Region and label listings:
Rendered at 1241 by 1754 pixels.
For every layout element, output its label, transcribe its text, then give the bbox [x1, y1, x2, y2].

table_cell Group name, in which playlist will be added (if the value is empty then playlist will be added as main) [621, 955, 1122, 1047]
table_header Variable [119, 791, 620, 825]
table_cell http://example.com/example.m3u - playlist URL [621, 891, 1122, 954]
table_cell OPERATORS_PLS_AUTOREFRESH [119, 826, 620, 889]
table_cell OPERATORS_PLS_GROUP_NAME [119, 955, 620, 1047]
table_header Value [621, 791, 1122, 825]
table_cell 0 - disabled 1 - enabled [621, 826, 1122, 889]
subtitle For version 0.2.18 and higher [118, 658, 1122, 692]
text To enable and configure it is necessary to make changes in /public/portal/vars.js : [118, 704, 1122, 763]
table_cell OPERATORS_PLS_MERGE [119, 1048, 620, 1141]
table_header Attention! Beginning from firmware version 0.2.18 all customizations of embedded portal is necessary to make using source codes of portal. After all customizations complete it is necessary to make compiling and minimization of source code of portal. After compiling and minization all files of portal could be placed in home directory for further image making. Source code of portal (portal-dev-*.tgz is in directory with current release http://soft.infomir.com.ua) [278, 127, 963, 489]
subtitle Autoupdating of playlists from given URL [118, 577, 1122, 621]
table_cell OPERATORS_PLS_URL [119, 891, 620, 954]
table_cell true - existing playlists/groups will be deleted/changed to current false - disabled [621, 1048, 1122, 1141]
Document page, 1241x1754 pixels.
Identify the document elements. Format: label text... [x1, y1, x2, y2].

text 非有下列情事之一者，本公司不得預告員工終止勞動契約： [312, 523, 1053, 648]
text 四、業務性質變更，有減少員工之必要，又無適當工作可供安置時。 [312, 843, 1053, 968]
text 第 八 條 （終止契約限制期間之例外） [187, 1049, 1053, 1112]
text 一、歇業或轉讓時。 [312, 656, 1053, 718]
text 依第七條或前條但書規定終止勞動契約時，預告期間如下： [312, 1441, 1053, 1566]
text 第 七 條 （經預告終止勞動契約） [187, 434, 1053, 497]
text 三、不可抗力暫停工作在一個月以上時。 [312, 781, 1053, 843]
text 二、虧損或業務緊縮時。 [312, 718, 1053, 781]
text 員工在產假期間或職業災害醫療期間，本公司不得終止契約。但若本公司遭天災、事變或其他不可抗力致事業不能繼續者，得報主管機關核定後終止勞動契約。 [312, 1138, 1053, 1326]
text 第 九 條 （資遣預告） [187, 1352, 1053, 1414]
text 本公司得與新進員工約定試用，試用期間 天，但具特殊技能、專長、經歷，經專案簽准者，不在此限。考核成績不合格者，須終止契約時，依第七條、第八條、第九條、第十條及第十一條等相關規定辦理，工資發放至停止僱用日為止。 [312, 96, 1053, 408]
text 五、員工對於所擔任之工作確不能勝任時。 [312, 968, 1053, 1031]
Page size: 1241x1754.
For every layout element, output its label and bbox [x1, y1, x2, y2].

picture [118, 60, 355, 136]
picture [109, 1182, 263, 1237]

*Requirements*. Please transcribe the records word for word, beginning at the line that contains "Document page, 1241x1754 pixels." and continuing through the end of the records.

*Solution for this task*.
Document page, 1241x1754 pixels.
Identify the document elements. Format: label text... [x1, y1, x2, y2].

text 非有下列情事之一者，本公司不得預告員工終止勞動契約： [312, 523, 1053, 648]
text 四、業務性質變更，有減少員工之必要，又無適當工作可供安置時。 [312, 843, 1053, 968]
text 第 八 條 （終止契約限制期間之例外） [187, 1049, 1053, 1112]
text 一、歇業或轉讓時。 [312, 656, 1053, 718]
text 依第七條或前條但書規定終止勞動契約時，預告期間如下： [312, 1441, 1053, 1566]
text 第 七 條 （經預告終止勞動契約） [187, 434, 1053, 497]
text 三、不可抗力暫停工作在一個月以上時。 [312, 781, 1053, 843]
text 二、虧損或業務緊縮時。 [312, 718, 1053, 781]
text 員工在產假期間或職業災害醫療期間，本公司不得終止契約。但若本公司遭天災、事變或其他不可抗力致事業不能繼續者，得報主管機關核定後終止勞動契約。 [312, 1138, 1053, 1326]
text 第 九 條 （資遣預告） [187, 1352, 1053, 1414]
text 本公司得與新進員工約定試用，試用期間 天，但具特殊技能、專長、經歷，經專案簽准者，不在此限。考核成績不合格者，須終止契約時，依第七條、第八條、第九條、第十條及第十一條等相關規定辦理，工資發放至停止僱用日為止。 [312, 96, 1053, 408]
text 五、員工對於所擔任之工作確不能勝任時。 [312, 968, 1053, 1031]
Page size: 1241x1754.
For every layout element, output its label and bbox [x1, y1, x2, y2].

picture [118, 60, 355, 136]
picture [109, 1182, 263, 1237]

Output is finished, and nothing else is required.